Wenn Klaus Minhardt über die Arbeit seiner Kollegen im Zuge der Gauland/Boateng-Geschichte spricht, dann bemüht er große Worte: „Pseudoqualitätsmedien“, „Hetzjagd“, „Sensationslust“. Letztere sieht der Chef des Landesverband Berlin-Brandenburg (DJV-BB), der Teil des Deutschen Journalistenverbands (DJV) ist, in dem Vorgehen zweier Redakteure der Frankfurter Allgemeinen Sonntagszeitung (FAS).
Eckart Lohse und Markus Wehner hatten den AfD-Vize Alexander Gauland am Wochenende mit der Aussage zitiert: „Die Leute finden ihn als Fußballspieler gut. Aber sie wollen einen Boateng nicht als Nachbarn haben.“ Das Zitat hatte zu heftigen Reaktionen geführt. Sogar Bundeskanzlerin Angela Merkel hatte sagen lassen, Gaulands Aussage sei „ein niederträchtiger und ein trauriger Satz“.
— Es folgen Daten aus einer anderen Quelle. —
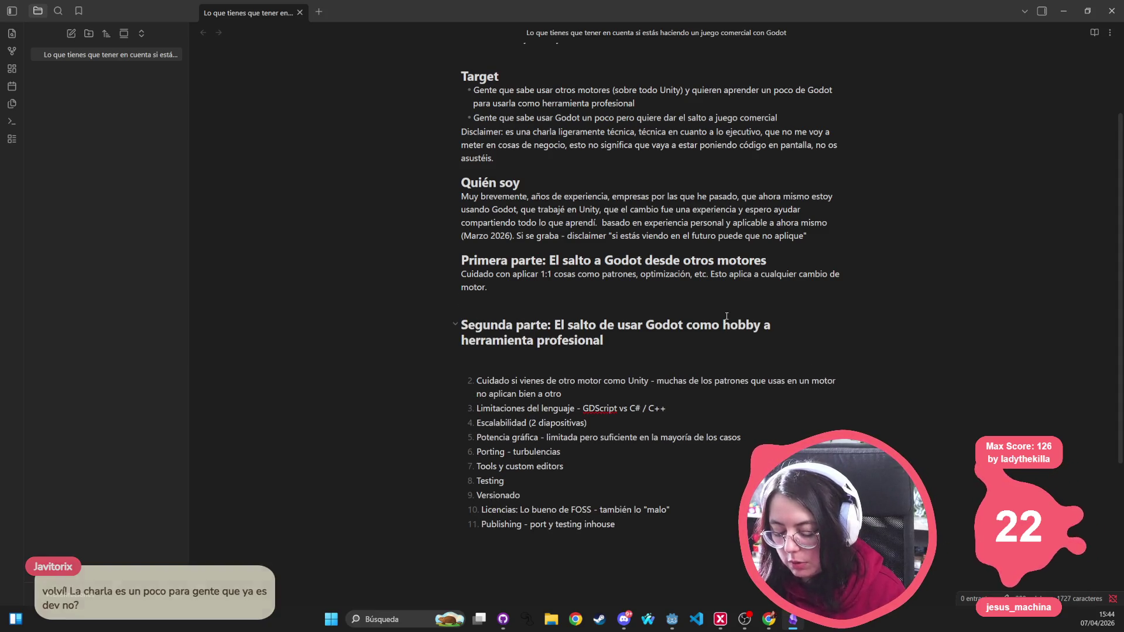
pyautogui.write('Ejemplos: ')
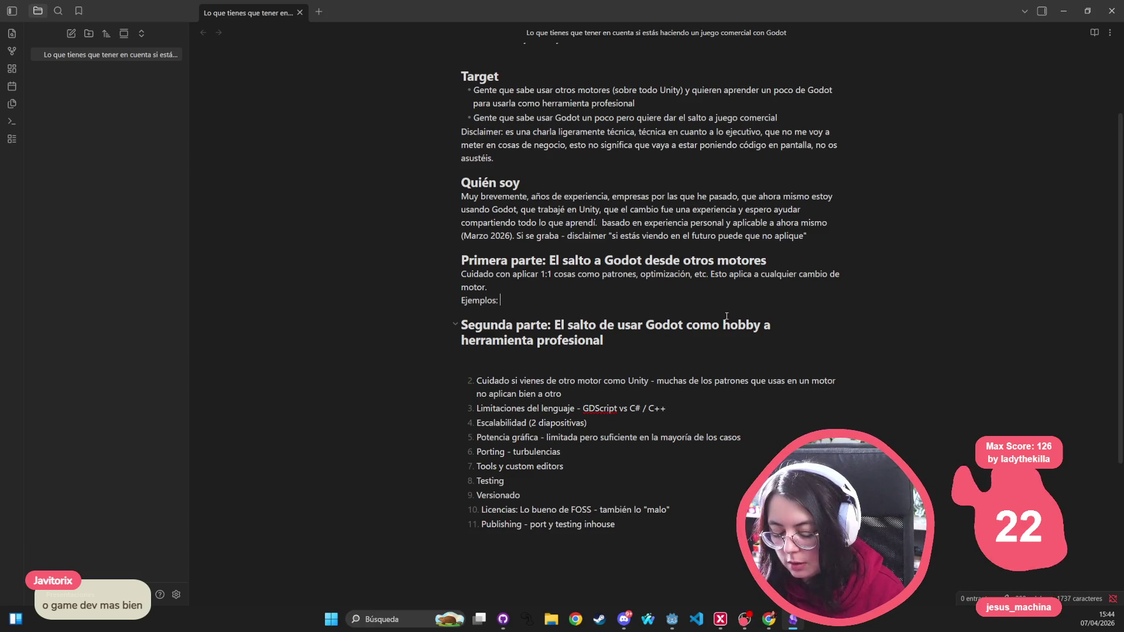
pyautogui.write('Herencia vs')
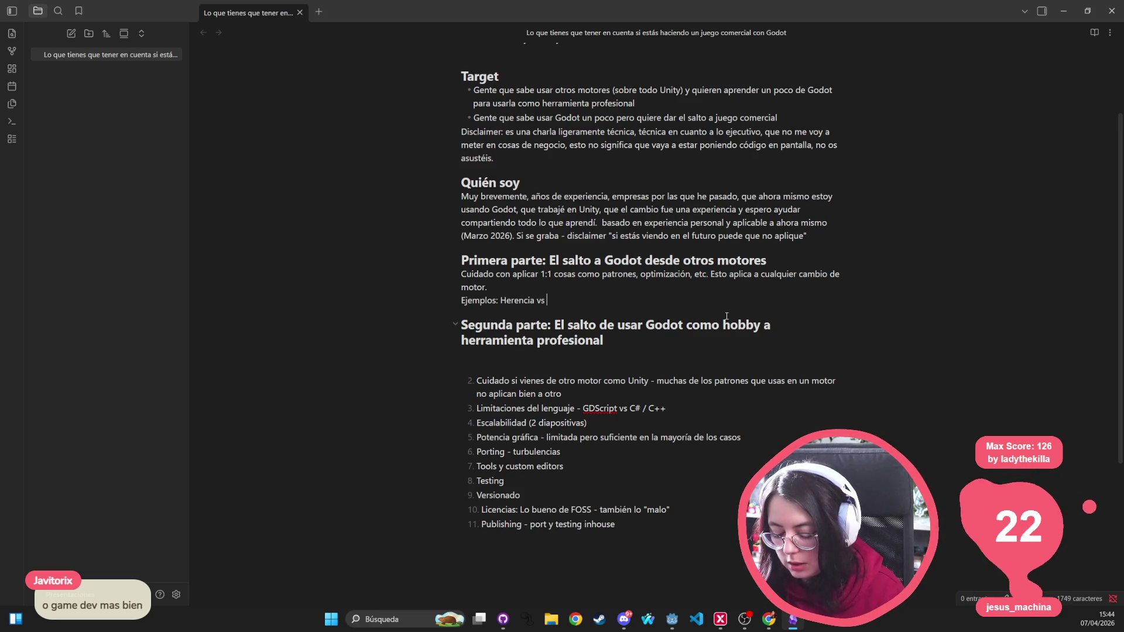
pyautogui.write(' Compo')
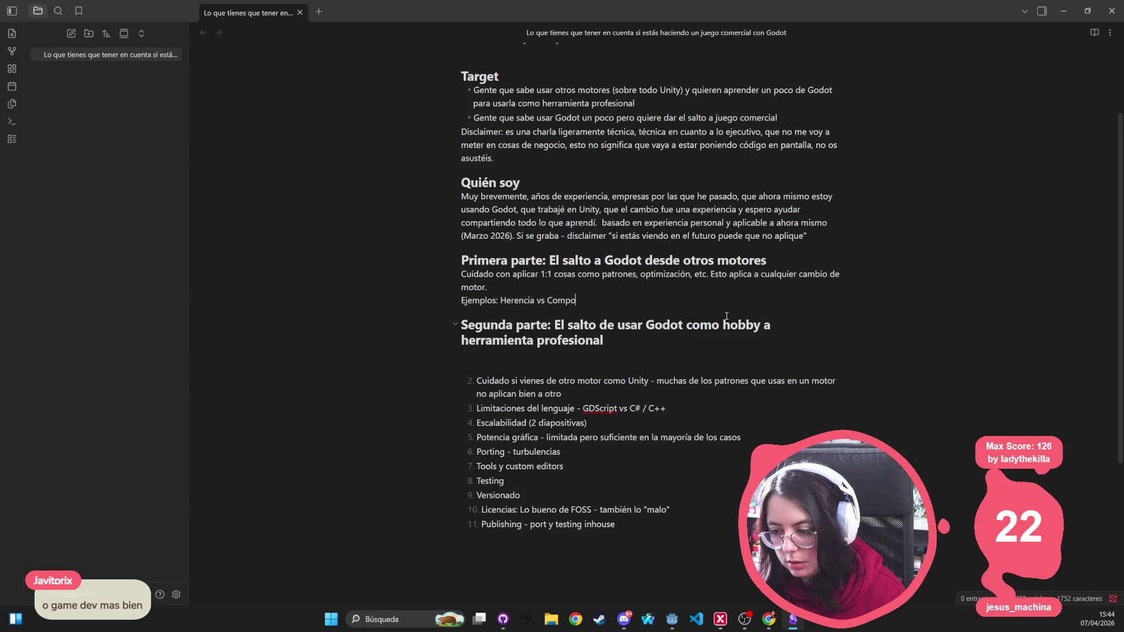
pyautogui.write('nentes')
# Step: Start a new example line reading 'Ejemplos: Pooling->' under Primera parte
pyautogui.press('Return')
pyautogui.write('E')
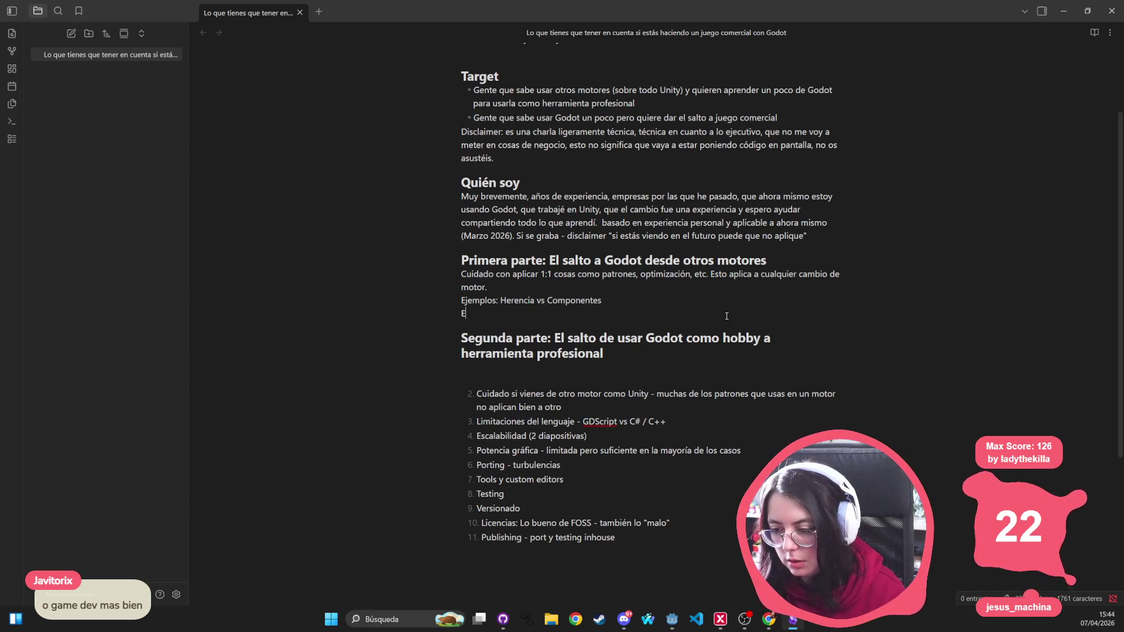
pyautogui.write('jemplos: Poo')
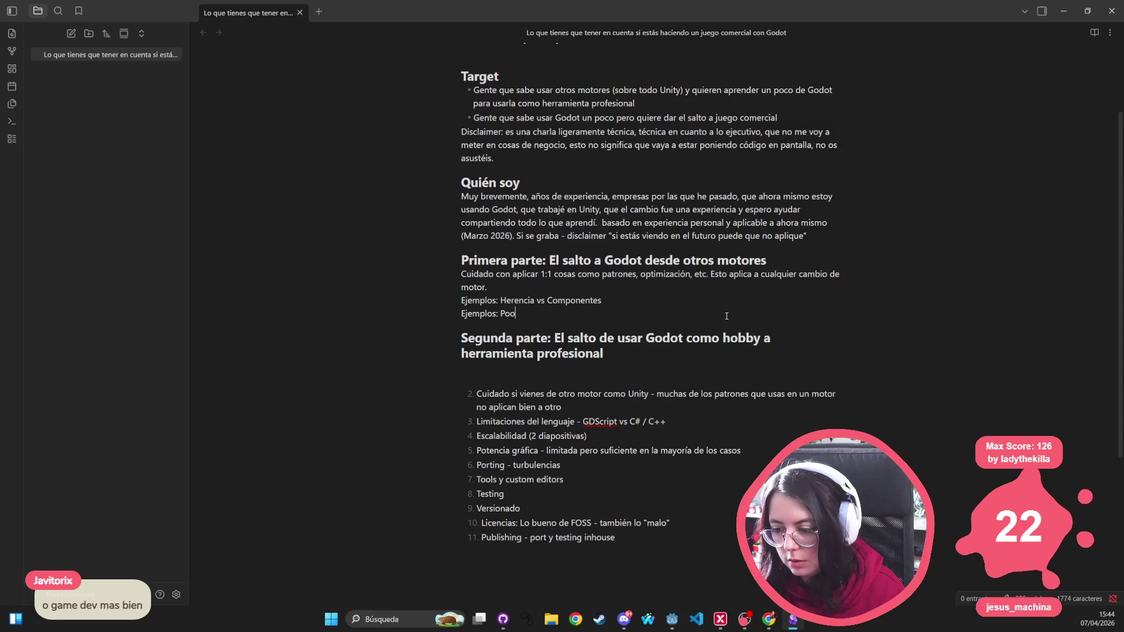
pyautogui.press('BackSpace')
pyautogui.press('BackSpace')
pyautogui.press('BackSpace')
pyautogui.write('Pooling')
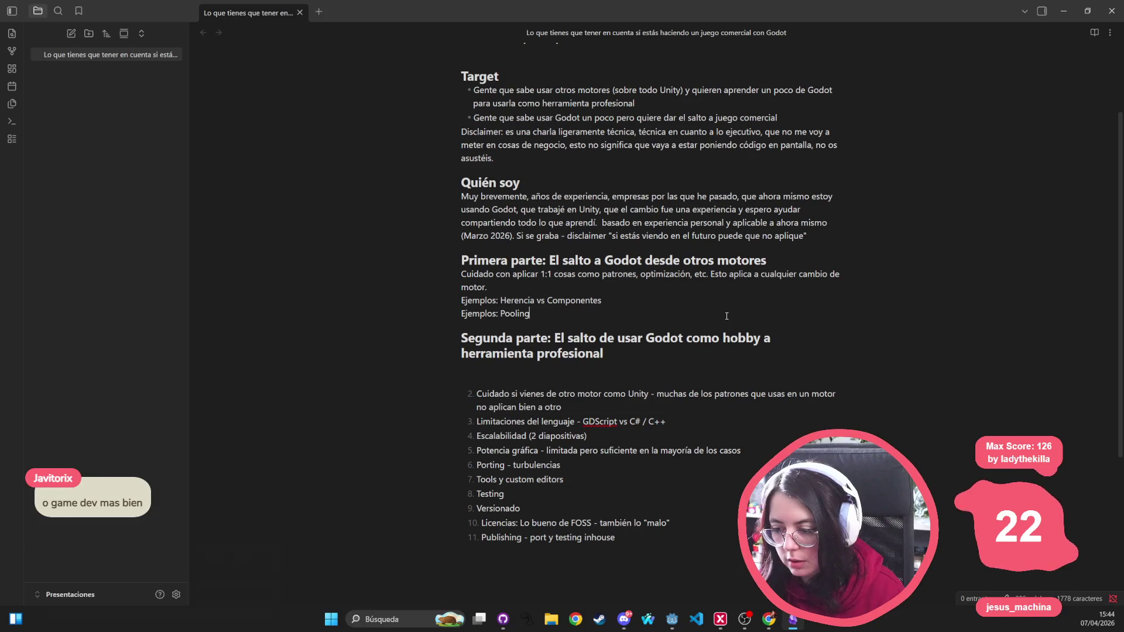
pyautogui.write(':>')
pyautogui.press('BackSpace')
pyautogui.press('BackSpace')
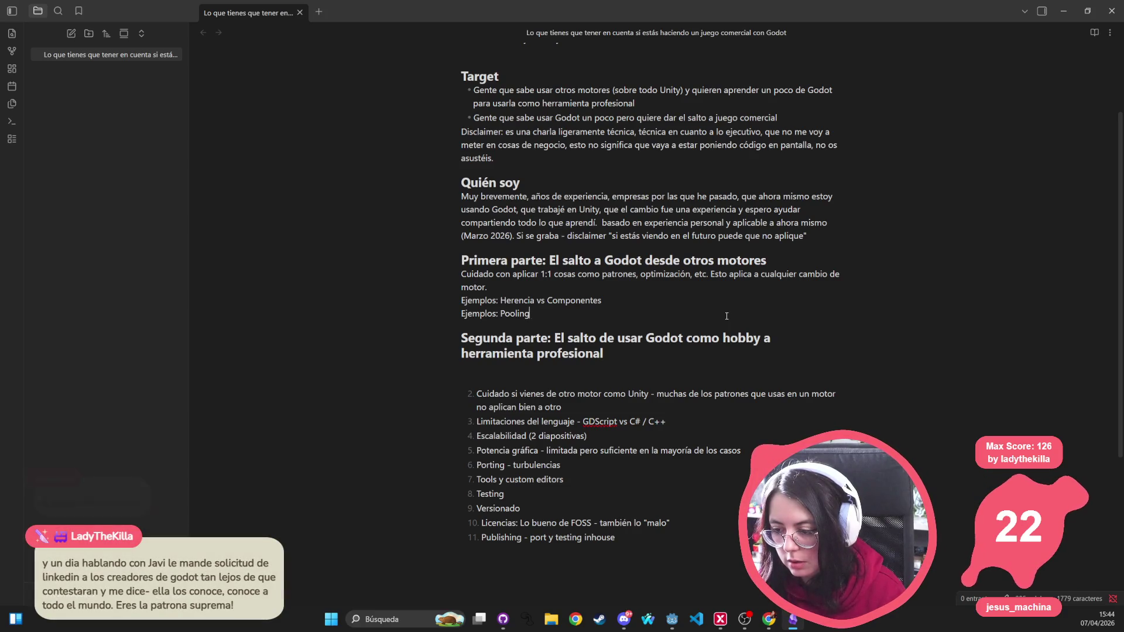
pyautogui.write('->')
Minhardt schrieb darauf am Montag einen Text auf der Webseite des DJV-BB. Darin zweifelt er an der Seriosität des Artikels in der FAS: „Bar jeglicher Beweise für diese Aussage stürzt sich gleich das ganze Netz inklusive der Pseudoqualitätsmedien wie Spiegel, Zeit und unzählige weitere auf die Jagdbeute Gauland.“ Er wirft Lohse und Wehner vor, sie hätten aus Sensationslust Gauland zu einer Aussage getrieben, für deren Echtheit sie keine Beweise hätten.
„Boateng ins Feld zu führen, ist pure Boshaftigkeit seitens der FAS“, sagte Minhardt der taz. Die FAS-Redakteure müssten mit einer Klage wegen übler Nachrede rechnen, und hätten in diesem Fall keine Beweise, dass der Satz wirklich gefallen ist. Lohse und Wehner hatten angegeben, keine Tonbandaufzeichnung über ihr Gespräch mit Gauland zu besitzen.
Selber schuld an „Lügenpresse“?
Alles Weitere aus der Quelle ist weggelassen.